*SUPPLIED MATERIAL*
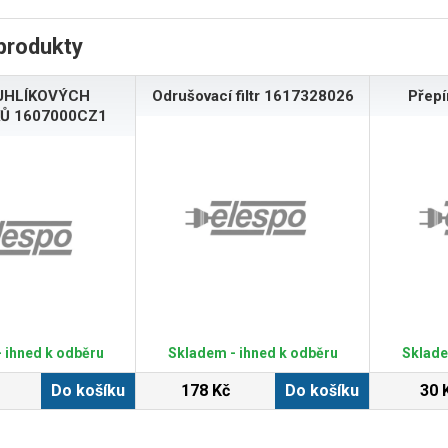
produkty
UHLÍKOVÝCH
Odrušovací filtr 1617328026
Přep
Ů 1607000CZ1
 ihned k odběru
Skladem - ihned k odběru
Sklade
Do košíku
178 Kč
Do košíku
30 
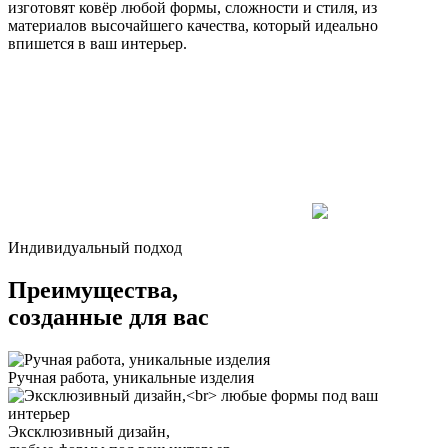
изготовят ковёр любой формы, сложности и стиля, из
материалов высочайшего качества, который идеально
впишется в ваш интерьер.
Индивидуальный подход
Преимущества,
созданные для вас
Ручная работа, уникальные изделия
Эксклюзивный дизайн,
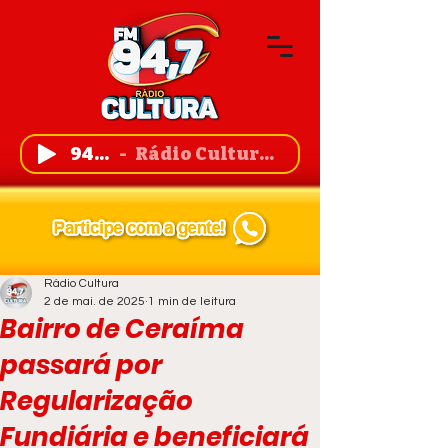
94,7 FM
Rádio Cultura de Guanambi
Rádio Cultura
2 de mai. de 2025
1 min de leitura
Bairro de Ceraíma
passará por
Regularização
Fundiária e beneficiará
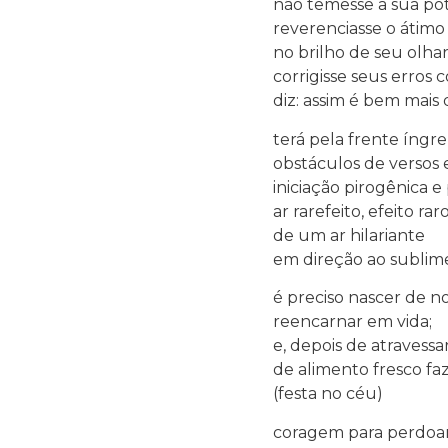
não temesse a sua po
reverenciasse o átim
no brilho de seu olha
corrigisse seus erro
diz: assim é bem mais 
terá pela frente íngr
obstáculos de versos 
iniciação pirogênica e 
ar rarefeito, efeito rar
de um ar hilariante
em direção ao sublim
é preciso nascer de n
reencarnar em vida;
e, depois de atravessa
de alimento fresco faz
(festa no céu)
coragem para perdoar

*TASK TO CARRY OUT*
How many lines in the records contain the word "Rádio"? Answer with the number alone.

*EXERCISE RESULT*
2